どこに行くのかと思っていたら、ちろり庵で昼食を摂った後、雅宗の自宅へ行くと言われてここに来た。理由を尋ねたら、会社から帰還命令が出たのだと教えてくれた。それで自宅の方を少し様子見するということだったのだが……
「とりあえず中に入ろうか」
雅宗に言われ、鍵を開けた玄関に足を踏み入れる。
家の中はとても暗い。外から見た分にも、カーテンや雨戸は閉ざされていた。むっとした空気は、長いこと換気を怠っていたからだろうか。
「外よか涼しいな。でも掃除しないと駄目だなあ」
「……な、家族とかってどうなってん」
靴を脱ぎながら疑問を投げかけるが、雅宗の返事はない。以前訪れた時は女物の靴が置いてあったはずだが、今は雅宗と自分の靴があるだけだ。尚志はふと興味が湧いて、靴箱の扉を開けた。
やはり女物の靴が、何足かある。
誰の物だろうか。
「尚志、おいで。寄り道しない」
「――ああ、今」
慌てて靴箱の扉を閉め、雅宗に続く。廊下にはうっすらと埃が積もっている。やはり人が住んでいるようには見えない。

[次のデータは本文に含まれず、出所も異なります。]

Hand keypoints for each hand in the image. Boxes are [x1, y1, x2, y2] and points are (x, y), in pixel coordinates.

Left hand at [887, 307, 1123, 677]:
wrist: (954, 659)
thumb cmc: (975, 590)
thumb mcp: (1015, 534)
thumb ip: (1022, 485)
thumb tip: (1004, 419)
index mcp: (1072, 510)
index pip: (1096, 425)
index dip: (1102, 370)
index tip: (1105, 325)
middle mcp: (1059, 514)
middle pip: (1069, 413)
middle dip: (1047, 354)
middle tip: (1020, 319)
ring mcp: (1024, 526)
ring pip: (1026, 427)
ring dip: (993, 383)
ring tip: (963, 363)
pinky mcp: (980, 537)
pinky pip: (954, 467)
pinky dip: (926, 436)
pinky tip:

「なあ。日本にちゃんと帰ってくるってことは、俺んちの居候は終わりってことだよな?」
「残念ながら、その通り。ずっと俺がいてもおばさん達に迷惑だし。はいこれ掃除機な。その辺綺麗にして」
「……動かねえし」
ごとごとと物置から持ってきた掃除機を差し出され、促されるままにスイッチを押したが、壊れているのかうんともすんとも言わない。雅宗は少し考えてから、「ああ」と呟く。
「ブレーカーだわ。そこでちょっと待ってなね」
そう言うと、スリッパをぱたぱたさせながら奥へと消えてしまった。
途端に、静けさが耳に痛く感じられた。
外へ出れば太陽が燦燦と地面を照らし、人の気配や蝉の鳴き声が聞こえる。完全な静けさはこんな昼日中には無理だ。けれど扉一枚隔ててしまうと、こんなにも静かなのか。

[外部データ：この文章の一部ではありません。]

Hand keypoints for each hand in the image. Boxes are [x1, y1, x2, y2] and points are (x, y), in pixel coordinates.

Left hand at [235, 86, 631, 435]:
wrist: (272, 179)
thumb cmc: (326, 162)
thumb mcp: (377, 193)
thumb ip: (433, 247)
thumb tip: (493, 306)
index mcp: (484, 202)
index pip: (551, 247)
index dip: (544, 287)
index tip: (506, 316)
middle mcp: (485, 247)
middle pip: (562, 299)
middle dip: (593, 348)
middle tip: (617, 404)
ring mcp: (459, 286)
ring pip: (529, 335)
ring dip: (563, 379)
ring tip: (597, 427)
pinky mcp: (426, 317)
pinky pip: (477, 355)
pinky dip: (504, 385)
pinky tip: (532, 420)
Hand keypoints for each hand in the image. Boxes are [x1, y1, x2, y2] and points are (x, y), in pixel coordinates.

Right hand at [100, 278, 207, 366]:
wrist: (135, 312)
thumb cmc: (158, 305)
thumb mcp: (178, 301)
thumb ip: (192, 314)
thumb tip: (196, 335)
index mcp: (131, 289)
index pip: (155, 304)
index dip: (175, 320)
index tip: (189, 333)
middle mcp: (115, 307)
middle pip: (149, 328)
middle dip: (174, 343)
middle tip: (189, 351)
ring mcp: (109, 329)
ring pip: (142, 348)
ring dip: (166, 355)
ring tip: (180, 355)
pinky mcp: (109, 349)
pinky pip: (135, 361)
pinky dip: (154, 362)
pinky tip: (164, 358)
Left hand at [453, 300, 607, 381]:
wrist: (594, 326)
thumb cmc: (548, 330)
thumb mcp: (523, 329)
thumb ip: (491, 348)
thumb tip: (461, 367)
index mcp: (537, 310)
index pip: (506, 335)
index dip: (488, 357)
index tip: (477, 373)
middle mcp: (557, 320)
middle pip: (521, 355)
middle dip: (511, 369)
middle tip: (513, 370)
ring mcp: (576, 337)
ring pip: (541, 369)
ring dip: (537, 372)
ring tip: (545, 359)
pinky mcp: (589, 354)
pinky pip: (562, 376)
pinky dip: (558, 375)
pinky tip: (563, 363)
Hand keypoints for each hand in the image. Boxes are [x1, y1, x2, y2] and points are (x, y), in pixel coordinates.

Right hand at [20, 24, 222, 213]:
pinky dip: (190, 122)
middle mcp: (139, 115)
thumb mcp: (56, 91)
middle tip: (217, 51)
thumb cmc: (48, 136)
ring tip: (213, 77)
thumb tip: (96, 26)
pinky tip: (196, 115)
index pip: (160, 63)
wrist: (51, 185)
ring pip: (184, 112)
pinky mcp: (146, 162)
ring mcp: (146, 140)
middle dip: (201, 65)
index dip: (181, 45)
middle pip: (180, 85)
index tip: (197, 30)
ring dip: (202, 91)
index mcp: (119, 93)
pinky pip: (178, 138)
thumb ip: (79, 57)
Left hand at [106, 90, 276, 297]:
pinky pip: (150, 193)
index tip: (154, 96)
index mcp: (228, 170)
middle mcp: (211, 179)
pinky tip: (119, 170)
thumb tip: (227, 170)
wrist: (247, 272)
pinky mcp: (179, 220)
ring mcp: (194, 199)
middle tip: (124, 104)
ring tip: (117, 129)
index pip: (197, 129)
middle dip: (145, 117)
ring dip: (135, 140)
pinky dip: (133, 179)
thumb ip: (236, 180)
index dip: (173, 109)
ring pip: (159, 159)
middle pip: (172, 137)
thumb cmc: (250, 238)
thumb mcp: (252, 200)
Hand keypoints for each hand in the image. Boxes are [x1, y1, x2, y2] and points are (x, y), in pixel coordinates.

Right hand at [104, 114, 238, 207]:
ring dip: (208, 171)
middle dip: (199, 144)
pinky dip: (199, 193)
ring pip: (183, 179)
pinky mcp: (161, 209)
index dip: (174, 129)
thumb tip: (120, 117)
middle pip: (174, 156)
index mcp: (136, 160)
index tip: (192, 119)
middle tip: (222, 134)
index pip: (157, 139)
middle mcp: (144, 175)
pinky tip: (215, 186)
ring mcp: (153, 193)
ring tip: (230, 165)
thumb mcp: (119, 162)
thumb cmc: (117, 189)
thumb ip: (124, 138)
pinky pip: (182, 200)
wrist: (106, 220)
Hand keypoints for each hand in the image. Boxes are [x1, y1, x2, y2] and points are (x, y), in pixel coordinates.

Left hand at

待てと言われたので尚志は掃除機を持ったまましばらく待っていたが、雅宗は数分経っても戻ってこなかった。
何をやっているのだろうか。
「暗くてわかんねえのかな……」
懐中電灯でも持ってくれば良かった、と思いながら雅宗が消えた廊下の奥へ歩いてゆく。
「雅宗?」
中へ行くほど闇が視界を包んでゆく。
埃の臭い。
廊下を歩く自分の足音。
どこにいるのか、雅宗は返事をしない。薄暗い家の中で、その姿を捉えようと視線を彷徨わせていたら、
……ばくん、と、ブレーカーを上げた音がして、明かりが点いた。